··· Brano da leggere ···
I guastafeste nella scienza. — La filosofia si separò dalla scienza quando pose la domanda: qual è quella conoscenza del mondo e della vita nella quale l'uomo vive più felice? Questo accadeva nelle scuole socratiche: con il punto di vista della felicità si legarono le vene alla ricerca scientifica - e lo si fa ancor oggi.

8.

Spiegazione pneumatica della natura. — La metafisica spiega la scrittura della natura in modo per così dire pneumatico, come la chiesa e i suoi dottori facevano una volta con la Bibbia. Occorre molta intelligenza per applicare alla natura lo stesso genere di severa esegesi che oggi i filologi hanno creato per tutti i libri: con l'intento semplicemente di capire quel che il testo vuol dire, ma non di intuire o addirittura presupporre un doppio senso. Ma come, persino per i libri, la cattiva esegesi non è affatto superata del tutto e nella migliore società colta ci si continua a imbattere in residui di interpretazioni allegoriche o mistiche, così è anche nei riguardi della natura — anzi molto peggio.

9.

Mondo metafisico. — È vero, potrebbe esistere un mondo metafisico: l'assoluta possibilità di esso non può essere negata. Noi vediamo tutte le cose con la testa dell'uomo, né questa possiamo tagliarla; ma resta pur sempre la domanda: che cosa resterebbe del mondo, se tuttavia l'avessimo tagliata? Questo è un problema squisitamente scientifico e non molto atto a preoccupare gli uomini; ma tutto ciò che sinora ha reso loro preziose, terrificanti, piacevoli le ipotesi metafisiche, ciò che le ha generate, è passione, errore e autoinganno; i peggiori metodi di conoscenza, non i migliori, hanno insegnato a credere in esse. Una volta scoperti questi metodi come fondamento di tutte le metafisiche e le religioni esistenti, le si è anche confutate. Allora rimane pur sempre quella possibilità; ma con essa non si può far nulla, per non dire poi che dal filo sottilissimo di essa si dovrebbero far dipendere felicità, salute e vita. Non si potrebbe infatti dire del mondo metafisico, se non che esso è un essere-Altro, a noi inaccessibile, inafferrabile; sarebbe una cosa con proprietà negative. Anche se l'esistenza di un tale mondo fosse ben dimostrata, una cosa sarebbe pur sempre certa, che la conoscenza di esso sarebbe la più indifferente di tutte le conoscenze: ancor più indifferente di quanto non debba essere, per chi naviga in un mare tempestoso, la conoscenza dell'analisi chimica dell'acqua.
··· Estratto dati ···
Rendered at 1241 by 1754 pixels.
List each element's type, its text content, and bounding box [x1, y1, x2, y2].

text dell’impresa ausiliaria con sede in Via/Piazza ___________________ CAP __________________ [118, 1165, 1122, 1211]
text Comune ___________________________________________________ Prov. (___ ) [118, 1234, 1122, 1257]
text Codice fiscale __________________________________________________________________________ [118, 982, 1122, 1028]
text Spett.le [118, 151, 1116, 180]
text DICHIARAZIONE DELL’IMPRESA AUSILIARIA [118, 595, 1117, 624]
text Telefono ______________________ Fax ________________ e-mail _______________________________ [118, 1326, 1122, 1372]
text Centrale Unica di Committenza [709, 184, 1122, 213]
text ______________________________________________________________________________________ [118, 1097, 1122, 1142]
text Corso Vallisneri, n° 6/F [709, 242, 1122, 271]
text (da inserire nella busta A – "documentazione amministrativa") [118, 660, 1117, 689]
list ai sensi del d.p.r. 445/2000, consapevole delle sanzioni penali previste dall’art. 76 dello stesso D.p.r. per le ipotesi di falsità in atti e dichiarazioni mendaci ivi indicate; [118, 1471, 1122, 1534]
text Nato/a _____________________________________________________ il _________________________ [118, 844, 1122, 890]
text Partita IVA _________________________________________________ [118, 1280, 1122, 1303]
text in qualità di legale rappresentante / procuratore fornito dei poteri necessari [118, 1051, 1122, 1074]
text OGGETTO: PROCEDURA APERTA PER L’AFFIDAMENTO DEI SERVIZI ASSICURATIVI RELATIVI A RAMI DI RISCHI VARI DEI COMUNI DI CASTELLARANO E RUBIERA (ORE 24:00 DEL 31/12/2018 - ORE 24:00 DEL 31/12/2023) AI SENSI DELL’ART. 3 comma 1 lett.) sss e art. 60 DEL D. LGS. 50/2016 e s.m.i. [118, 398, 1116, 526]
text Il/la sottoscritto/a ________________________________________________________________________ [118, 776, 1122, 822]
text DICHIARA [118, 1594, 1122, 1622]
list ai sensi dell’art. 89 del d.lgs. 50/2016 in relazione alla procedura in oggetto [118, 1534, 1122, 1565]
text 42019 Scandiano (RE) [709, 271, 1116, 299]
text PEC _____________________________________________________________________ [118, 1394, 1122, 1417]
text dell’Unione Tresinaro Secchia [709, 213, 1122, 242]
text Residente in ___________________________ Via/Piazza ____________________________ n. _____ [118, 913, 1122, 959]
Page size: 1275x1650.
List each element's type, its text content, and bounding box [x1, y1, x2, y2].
···
Problemi e compiti >>
1: Secondo il brano da leggere, in quali scuole la filosofia si separò dalla scienza?
2: Prosegua il brano filosofico sul mondo metafisico, riprendendo dopo la sua ultima frase.
Le righe non sono necessarie per svolgere gli esercizi.

Soluzioni per compito >>
1: Nelle scuole socratiche.

2:
10.

Innocuità della metafisica nel futuro. — Una volta che religione, arte e morale saranno descritte nel loro sorgere in modo che le si possa perfettamente spiegare senza ricorrere, all'inizio e nel corso di questo processo, all'ipotesi di interventi metafisici, cesserà il fortissimo interesse per il problema puramente teoretico della «cosa in sé» e dell'«apparenza». Infatti, comunque stiano le cose, con religione, arte e morale non tocchiamo l'«essenza del mondo in sé»; noi siamo nell'ambito della rappresentazione, né alcuna «intuizione» può portarci oltre. In tutta tranquillità si rimetterà alla fisiologia e alla storia dell'evoluzione degli organismi e delle idee il problema di come la nostra immagine del mondo possa essere tanto diversa dalla dischiusa essenza del mondo.

11.

La lingua come presunta scienza. — Il significato della lingua per l'evoluzione della cultura consiste nel fatto che in essa l'uomo pose un proprio mondo accanto all'altro, un luogo che egli riteneva tanto solido da potere, appoggiandosi ad esso, scardinare il resto del mondo e farsene signore. In quanto l'uomo ha creduto, per lungo tempo, ai concetti e ai nomi delle cose come ad aeternae veritates, ha acquisito quell'orgoglio con il quale si è elevato al di sopra della bestia: nella lingua egli riteneva di possedere veramente la coscienza del mondo. Il plasmatore del linguaggio non era così modesto da credere di dare semplicemente designazioni alle cose, egli immaginava piuttosto di esprimere con le parole la più alta sapienza sulle cose; in effetti la lingua è il primo gradino dello sforzo verso la scienza. Anche qui, è là fede nella verità trovata quella da cui sono sgorgate le più poderose sorgenti di energia. Molto più tardi — soltanto ora — agli uomini comincia a balenare l'idea di aver propagato, con la loro fede nel linguaggio, un errore mostruoso. Fortunatamente è troppo tardi perché ciò possa far regredire lo sviluppo della ragione, che si fonda appunto su quella fede. Anche la logica si basa su premesse che non trovano corrispondenza alcuna nel mondo reale, ad esempio sulla premessa dell'uguaglianza delle cose, dell'identità della stessa cosa in momenti diversi: ma tale scienza è nata dalla fede opposta (che cioè nel mondo reale esistano comunque cose simili). Lo stesso accade anche per la matematica, che certo non sarebbe nata se si fosse saputo sin dall'inizio che in natura non esiste una linea esattamente dritta, né un vero cerchio, né una assoluta misura di grandezza.

12.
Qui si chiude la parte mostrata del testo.